Apple Guidance on Intimate Partner Surveillance
Apple has released (or I've just come across) a document Device and Data Access when Personal Safety is At Risk.
Apple makes it easy to connect and share your life with the people closest to you. What you share, and whom you share it with, is up to you — including the decision to make changes to better protect your information or personal safety. If you’d like to revisit what you share with other people, or restore your device’s original settings for any reason, this guide can help you understand what information you are sharing via your Apple devices, and how to make changes to protect your safety.
The document includes checklists, which are available separately:
- If you want to see if anyone else has access to your device or accounts
- If you want to stop sharing with someone whom you previously shared with
- If you want to make sure no one else can see your location
Defending against attackers who are both authorized and "interface-bound" is a weird problem for information security, as traditionally defined. We object with phrases like, "of course people can do the things you've authorized them to do." "How do you expect to defend against an attacker who can configure the device?"

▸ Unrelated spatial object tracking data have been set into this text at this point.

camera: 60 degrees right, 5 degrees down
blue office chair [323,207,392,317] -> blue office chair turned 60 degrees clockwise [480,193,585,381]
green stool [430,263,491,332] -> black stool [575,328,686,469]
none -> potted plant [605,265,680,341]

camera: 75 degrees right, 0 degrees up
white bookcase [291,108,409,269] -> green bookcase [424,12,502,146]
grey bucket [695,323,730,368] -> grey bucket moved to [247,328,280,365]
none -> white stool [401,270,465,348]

These objections are simultaneously reasonable and not. They're reasonable from the perspective that information security has long been defined as the ability of system owners to implement their policies, and to have assurance in those implementations. They're unreasonable because ever year in the United States, 1,000 to 1,600 women die at the hands of their male partners, and some fraction of those are enabled by technology-aided surveillance. (The National Institute of Justice Journal's issue on Intimate Partner Homicide is mainly disturbing and also fascinating. For security practitioners, that's worth reading both for the key messages, and also to see how another field marshalls its information for practical use, and the quality that comes from dedicated editing.)

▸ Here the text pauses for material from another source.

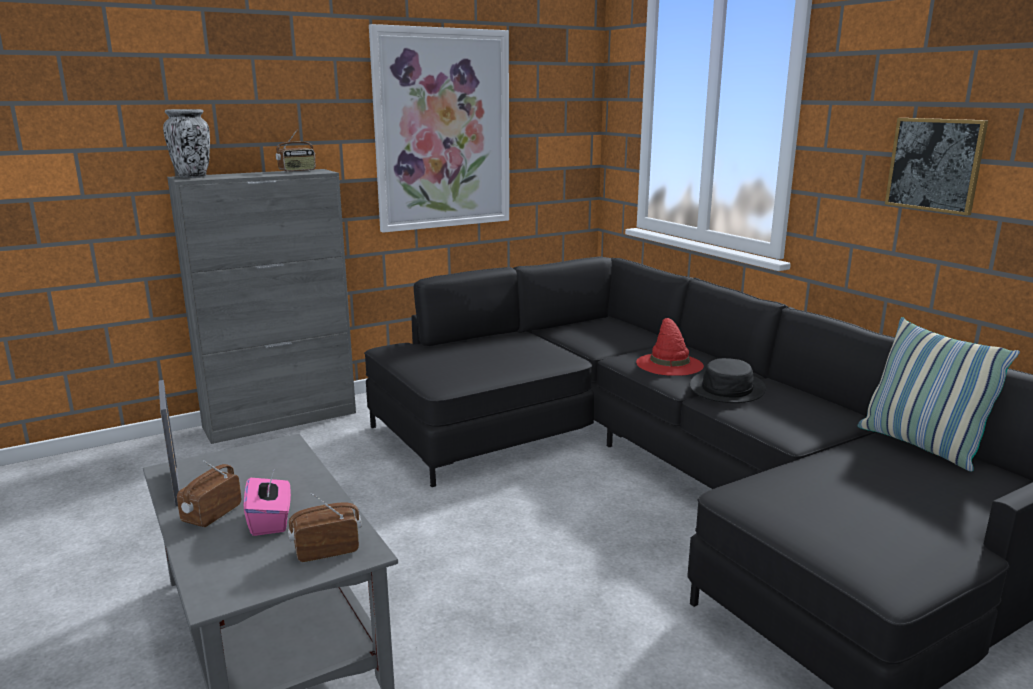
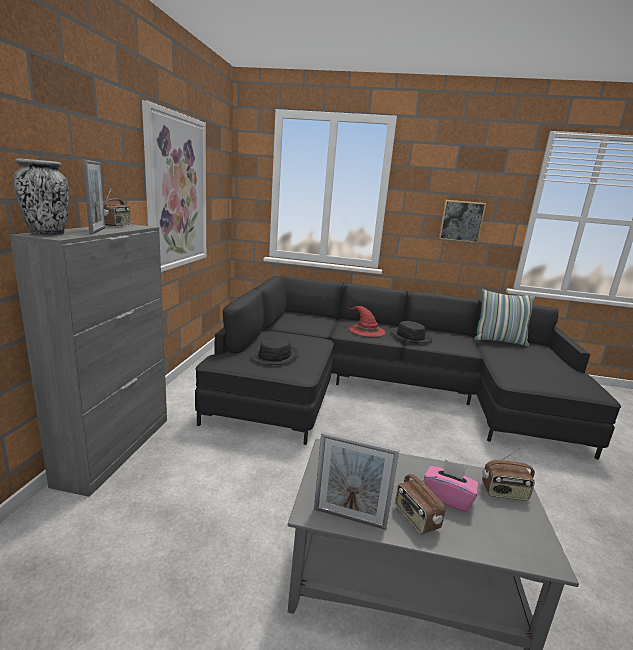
camera: 50 degrees left, 0 degrees up
radio [288,493,362,562] -> radio turned 105 degrees counterclockwise [482,447,535,501]
none -> picture frame [82,159,105,234]
none -> black hat [251,336,299,365]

That "simultaneously reasonable and not" has made it hard for researchers working in intimate partner violence to bring their problem to the attention of information security, and that's fed my thinking that we need a discipline of cybersecurity public health which complements information security the way public health compliments medicine.
Relatedly, Apple has been thinking about the abuse of Airtags for stalking, and has built in some protections. We can debate if those are the right protections, which is a much better debate to have than should there be protections?